From: Steven Rostedt <rostedt@goodmis.org>

For system call events that have a length field, add a "user_arg_size"
parameter to the system call meta data that denotes the index of the args
array that holds the size of arg that the user_mask field has a bit set
for.

The "user_mask" has a bit set that denotes the arg that points to an array
in the user space address space and if a system call event has the
user_mask field set and the user_arg_size set, it will then record the
content of that address into the trace event, up to the size defined by
SYSCALL_FAULT_BUF_SZ - 1.

This allows the output to look like:

  sys_write(fd: 0xa, buf: 0x5646978d13c0 (01:00:05:00:00:00:00:00:01:87:55:89:00:00:00:00:00:00:00:00:00:00:00:00:00:00:00:00:00:00:00:00), count: 0x20)

Signed-off-by: Steven Rostedt (Google) <rostedt@goodmis.org>
---
 include/trace/syscall.h       |   4 +-
 kernel/trace/trace_syscalls.c | 112 ++++++++++++++++++++++++++--------
 2 files changed, 88 insertions(+), 28 deletions(-)

diff --git a/include/trace/syscall.h b/include/trace/syscall.h
index 85f21ca15a41..9413c139da66 100644
--- a/include/trace/syscall.h
+++ b/include/trace/syscall.h
@@ -16,6 +16,7 @@
  * @name: name of the syscall
  * @syscall_nr: number of the syscall
  * @nb_args: number of parameters it takes
+ * @user_arg_size: holds @arg that has size of the user space to read
  * @user_mask: mask of @args that will read user space
  * @types: list of types as strings
  * @args: list of args as strings (args[i] matches types[i])
@@ -26,7 +27,8 @@
 struct syscall_metadata {
 	const char	*name;
 	int		syscall_nr;
-	short		nb_args;
+	u8		nb_args;
+	s8		user_arg_size;
 	short		user_mask;
 	const char	**types;
 	const char	**args;
diff --git a/kernel/trace/trace_syscalls.c b/kernel/trace/trace_syscalls.c
index 3233319ce266..b0a587f2e4b5 100644
--- a/kernel/trace/trace_syscalls.c
+++ b/kernel/trace/trace_syscalls.c
@@ -125,7 +125,7 @@ const char *get_syscall_name(int syscall)

— Dataset content —
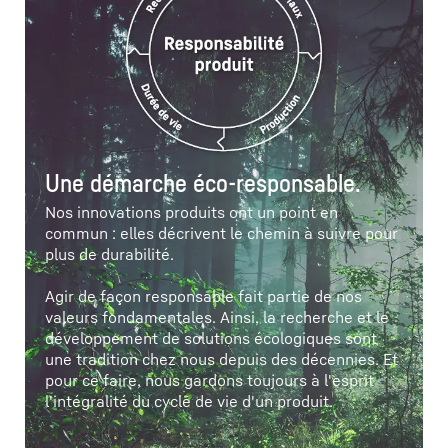
Une démarche éco-responsable.
Nos innovations produits ont un point en
commun : elles décrivent le chemin à suivre pour
plus de durabilité.
Agir de façon responsable fait partie de nos
valeurs fondamentales. Ainsi, la recherche et le
développement de solutions écologiques sont
une tradition chez nous depuis des décennies. Et
pour ce faire, nous gardons toujours à l'esprit
l'intégralité du cycle de vie d'un produit.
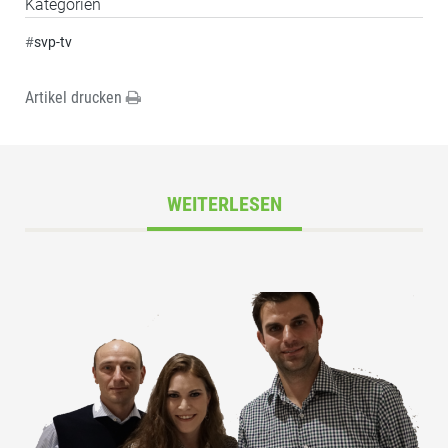
Kategorien
#
svp-tv
Artikel drucken
WEITERLESEN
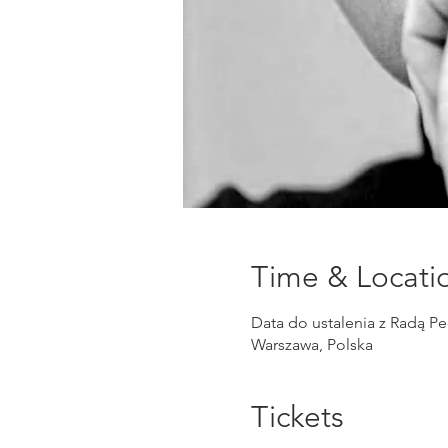
Time & Locati
Data do ustalenia z Radą P
Warszawa, Polska
Tickets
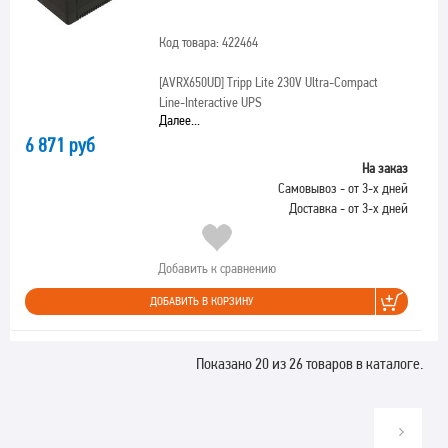
Код товара: 422464
[AVRX650UD]
Tripp Lite 230V Ultra-Compact
Line-Interactive UPS
Далее...
6 871 руб
На заказ
Самовывоз - от 3-х дней
Доставка - от 3-х дней
Добавить к сравнению
ДОБАВИТЬ В КОРЗИНУ
Показано 20 из 26 товаров в каталоге.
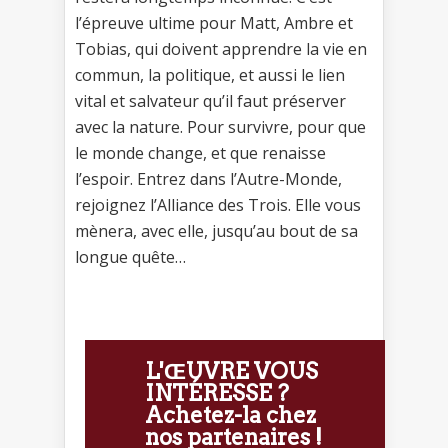
l’épreuve ultime pour Matt, Ambre et
Tobias, qui doivent apprendre la vie en
commun, la politique, et aussi le lien
vital et salvateur qu’il faut préserver
avec la nature. Pour survivre, pour que
le monde change, et que renaisse
l’espoir. Entrez dans l’Autre-Monde,
rejoignez l’Alliance des Trois. Elle vous
mènera, avec elle, jusqu’au bout de sa
longue quête…
L'ŒUVRE VOUS
INTÉRESSE ?
Achetez-la chez
nos partenaires !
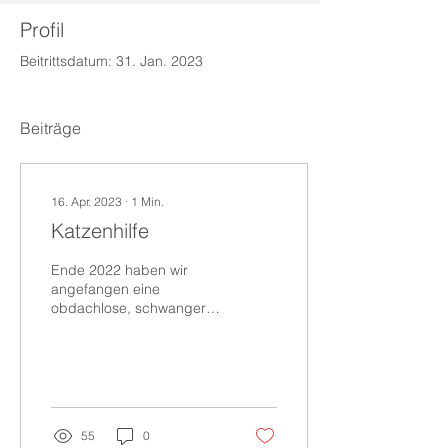
Profil
Beitrittsdatum: 31. Jan. 2023
Beiträge
16. Apr. 2023
∙
1
Min.
Katzenhilfe
Ende 2022 haben wir
angefangen eine
obdachlose, schwangere
Katze aufzunehmen und
zu füttern. Nach mehreren
Monaten konnten wir sie
gesund...
55
0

— Task directions —
Answer these from the tracing patch:
(a) What is the name of the new parameter added to the system call meta data?
(b) Up to what size is the content at the user space address recorded into the trace event?
(c) In struct syscall_metadata, what type does nb_args have before and after the change?

— Output below —
(a) user_arg_size
(b) SYSCALL_FAULT_BUF_SZ - 1
(c) It changes from short to u8.